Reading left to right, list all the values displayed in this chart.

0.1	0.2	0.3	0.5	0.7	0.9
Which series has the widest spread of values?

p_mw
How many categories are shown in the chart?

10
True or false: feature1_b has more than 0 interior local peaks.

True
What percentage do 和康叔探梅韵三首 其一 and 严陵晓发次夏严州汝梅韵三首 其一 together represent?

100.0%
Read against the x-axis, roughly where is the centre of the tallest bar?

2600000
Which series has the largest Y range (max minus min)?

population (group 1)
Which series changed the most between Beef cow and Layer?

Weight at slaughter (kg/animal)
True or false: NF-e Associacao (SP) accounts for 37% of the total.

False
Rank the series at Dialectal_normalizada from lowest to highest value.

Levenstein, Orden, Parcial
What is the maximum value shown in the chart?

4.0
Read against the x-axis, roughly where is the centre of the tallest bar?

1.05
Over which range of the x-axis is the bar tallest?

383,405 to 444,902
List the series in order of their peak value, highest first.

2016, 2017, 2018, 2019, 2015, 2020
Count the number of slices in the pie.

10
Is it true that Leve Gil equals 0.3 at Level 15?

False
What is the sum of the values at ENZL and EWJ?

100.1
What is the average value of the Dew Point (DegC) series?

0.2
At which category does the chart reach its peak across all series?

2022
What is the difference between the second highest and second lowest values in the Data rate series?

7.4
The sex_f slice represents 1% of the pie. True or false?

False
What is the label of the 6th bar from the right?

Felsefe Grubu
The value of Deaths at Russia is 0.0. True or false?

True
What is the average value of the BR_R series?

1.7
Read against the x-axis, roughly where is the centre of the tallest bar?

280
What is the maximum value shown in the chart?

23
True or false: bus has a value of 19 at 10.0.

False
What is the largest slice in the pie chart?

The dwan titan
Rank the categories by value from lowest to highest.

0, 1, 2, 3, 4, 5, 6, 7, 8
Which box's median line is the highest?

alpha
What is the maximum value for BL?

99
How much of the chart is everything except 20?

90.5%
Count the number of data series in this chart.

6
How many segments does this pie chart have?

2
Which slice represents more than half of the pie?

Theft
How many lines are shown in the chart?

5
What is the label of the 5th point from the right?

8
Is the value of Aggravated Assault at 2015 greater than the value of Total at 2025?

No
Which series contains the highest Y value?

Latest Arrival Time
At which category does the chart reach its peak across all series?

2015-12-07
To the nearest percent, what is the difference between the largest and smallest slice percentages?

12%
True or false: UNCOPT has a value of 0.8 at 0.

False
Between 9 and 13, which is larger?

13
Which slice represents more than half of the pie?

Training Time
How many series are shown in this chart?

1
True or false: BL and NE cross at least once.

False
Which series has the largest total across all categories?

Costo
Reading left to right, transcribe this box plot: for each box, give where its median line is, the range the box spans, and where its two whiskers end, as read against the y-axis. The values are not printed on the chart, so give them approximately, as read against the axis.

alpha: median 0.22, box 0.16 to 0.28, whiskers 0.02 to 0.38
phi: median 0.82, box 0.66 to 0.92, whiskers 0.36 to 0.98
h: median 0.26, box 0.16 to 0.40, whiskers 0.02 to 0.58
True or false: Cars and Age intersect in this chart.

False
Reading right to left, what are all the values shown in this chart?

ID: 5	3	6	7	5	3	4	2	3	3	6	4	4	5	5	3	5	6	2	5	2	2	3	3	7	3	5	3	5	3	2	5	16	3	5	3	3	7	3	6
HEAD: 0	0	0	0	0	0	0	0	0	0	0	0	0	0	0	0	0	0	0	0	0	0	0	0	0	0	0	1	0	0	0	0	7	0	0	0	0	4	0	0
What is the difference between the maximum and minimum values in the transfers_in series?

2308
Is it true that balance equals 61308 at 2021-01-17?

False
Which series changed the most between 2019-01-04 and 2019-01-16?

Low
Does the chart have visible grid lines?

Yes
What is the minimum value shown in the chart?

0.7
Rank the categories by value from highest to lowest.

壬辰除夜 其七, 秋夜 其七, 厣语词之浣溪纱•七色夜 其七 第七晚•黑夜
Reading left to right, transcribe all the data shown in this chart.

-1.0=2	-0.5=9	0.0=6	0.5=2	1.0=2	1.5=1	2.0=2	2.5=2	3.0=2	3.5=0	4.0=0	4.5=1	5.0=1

-------------------------

• [EXERCISE INSTRUCTIONS] Please count the lines in the entries above that contain the word "Rank", and reply with only that number.

• [ANSWER AREA] 3